Friday 1 May 2015

White Wagtails slowing down but Reed Warblers are back..

In the last blog, two weeks ago, we were watching around 100 White Wagtails come in to roost every evening on the Teifi Marsh. A return visit to the marsh last night found, as we expected, the numbers to have reduced to just 13.
This is the view from Mallard hide watching them perch on the tree, the net and the net loops but only one in the net! The new green reed growth has shot up in two weeks.
The structure to the left is the new Sand Martin bank - unused as yet.
Sedge Warblers were singing, so no surprise that we caught two new and one returning from last year.
The first two returning Reed warblers from last year were a good start to our RAS project for the BTO and a Cetti's Warbler, ringed in 2012 and retrapped once in 2013 and 14.
Four new species for Sam, a trainee with Pembs RG but also ringing with us, on her first visit to our Mallard reed bed nets.
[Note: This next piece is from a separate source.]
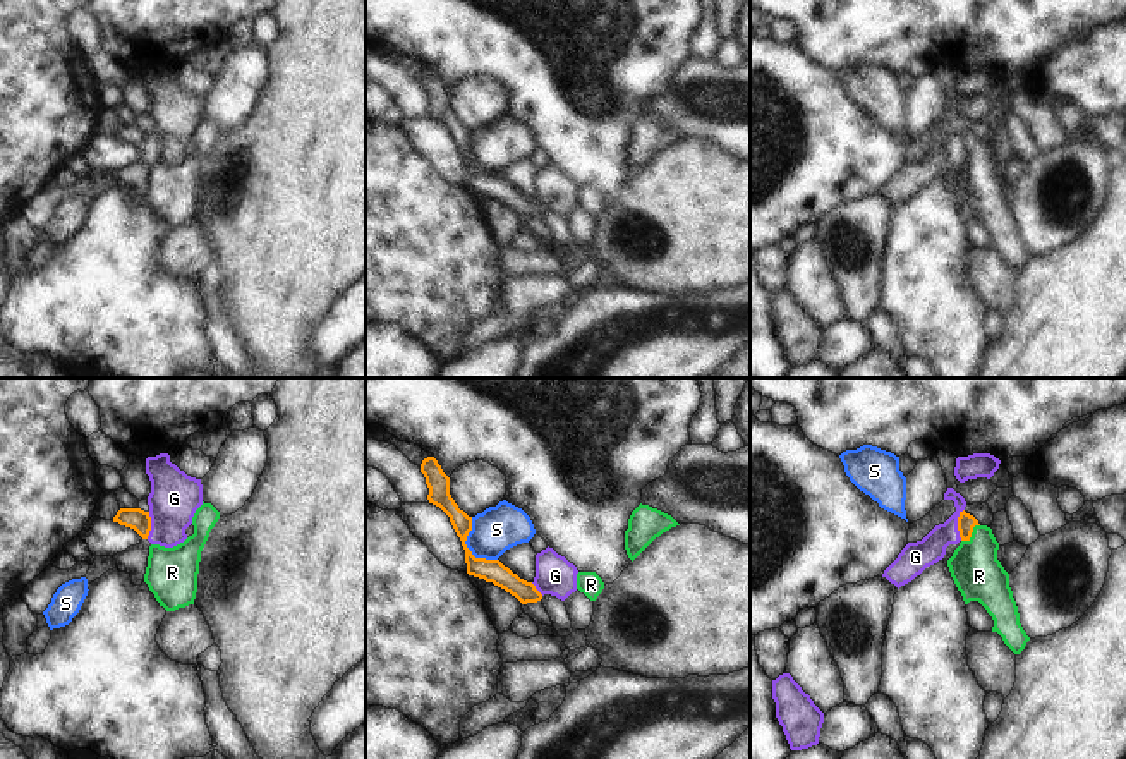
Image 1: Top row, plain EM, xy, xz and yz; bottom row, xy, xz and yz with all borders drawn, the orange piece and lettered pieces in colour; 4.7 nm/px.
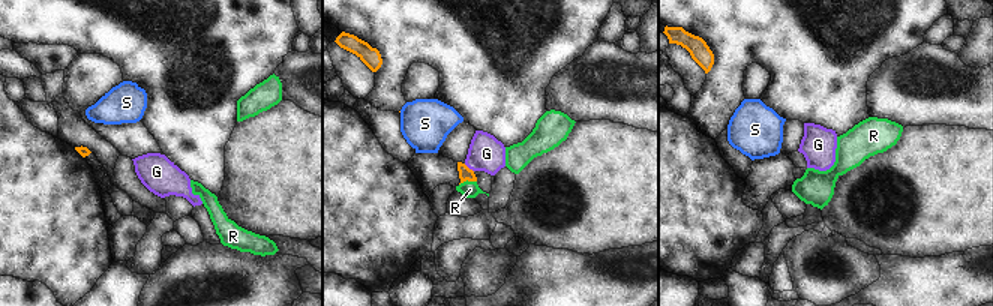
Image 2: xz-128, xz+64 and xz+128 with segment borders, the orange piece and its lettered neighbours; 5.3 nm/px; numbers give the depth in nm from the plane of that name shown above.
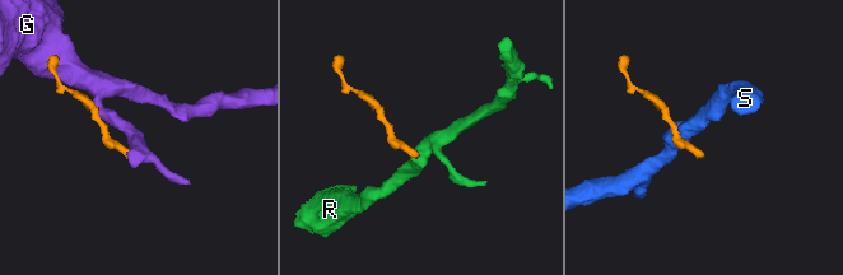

Our other new group member, Sam's daughter, was very excited to experience the privileged close view of birds that ringers have and the chance to help release the birds after ringing.
The group hope that their activities on the Teifi Marsh are helping to inspire future generations to watch, learn about and enjoy wildlife
Thanks to Sam for the pictures.
During a short session this morning we ringed another 8 birds in the reed bed, 7 Sedge Warblers and a Reed Warbler.
Meanwhile at Long Point Bird Observatory in Canada, Richard has had a slow start with cold, windy weather, even some snow on one day. With no internet there we will look forward to pictures on his return. Big migration is forecast by Ebird after the weekend with warmer air from the south so he will be in for some busy days with Warblers flooding in.